More than 40 banks responded to the Qatar sponsor’s request for mandated lead arrangers (MLAs) willing to underwrite US$3.6 billion in 15 year clean project risk on the Qatar Gas II project. Twenty eight of the MLAs, which aside from Bank of Ireland, include Societe General, Standard Chartered Bank, WestLB and Bank of Scotland, are based outside the Gulf Co-operation Council region, each underwriting the project at a US$100 million hold level.

According to Adrian Olsen, head of Bank of Ireland’s project finance department, ‘as banks have become more and more familiar with the project finance sector generally, the oil and gas sector represents a significant portion of the global project finance market, so it was a natural evolution.’

And, he said this is an areas that offers significant growth potential. ‘Certainly from the bank’s perspective, that would be the case. We are being very selective because one needs an evolutionary rather than a revolutionary approach. But it is a vast sector.’

‘The global business runs into US$40 or 50 billion of financing globally every year so it’s a vast pool of potential business and so yes, it clearly is a space that is very big and we just literally dipped the tip of a very small toe in it,’ he said.

Although he would not disclose any figures, Olsen described the deal as ‘large’ and said it would be representative of the scale of project Bank of Ireland would prefer to be involved in. ‘Clearly, the oil and gas market is a very large capital intensive market so the bulk of the deals we’re doing are going to be big deals. There are a lot of smaller deals on the market but they are probably deals the bank is not interested in from a risk perspective.’
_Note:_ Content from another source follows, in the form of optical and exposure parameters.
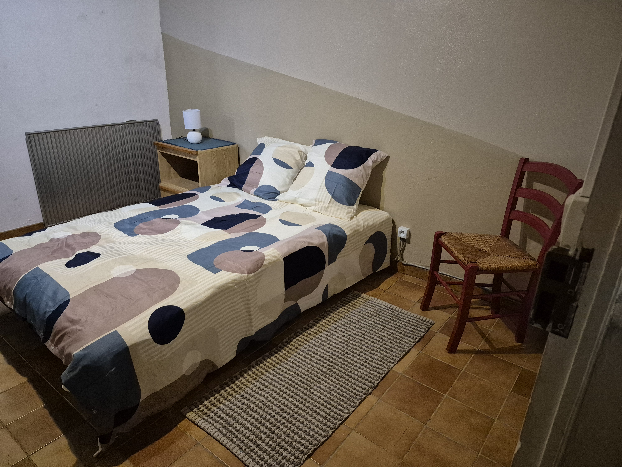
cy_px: 234
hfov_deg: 73.9
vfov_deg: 58.9
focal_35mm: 23
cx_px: 311
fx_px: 413
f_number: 1.8
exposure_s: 1/100
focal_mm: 5.4
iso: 1600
‘The larger the deal, the less risky it is because you’re dealing with the major international oil and gas players. That’s the way we would approach the sector, to certainly focus on the bigger deals where they are major projects with major multinational corporations,’ he added. Bank of Ireland has a number of similar deals in the pipeline, mainly in the USA and UK, which Olsen described as ‘safe’ markets. ‘Bearing in mind that this is very much a toe in the water approach, we are not going to go out and take over the world here, it’s much more related to exploring the safer end of the market. We have a very specific brief to work within. So clearly, the nearer these things are to home and insofar as they are in the west as opposed to the east, then we feel more comfortable with them,’ he said.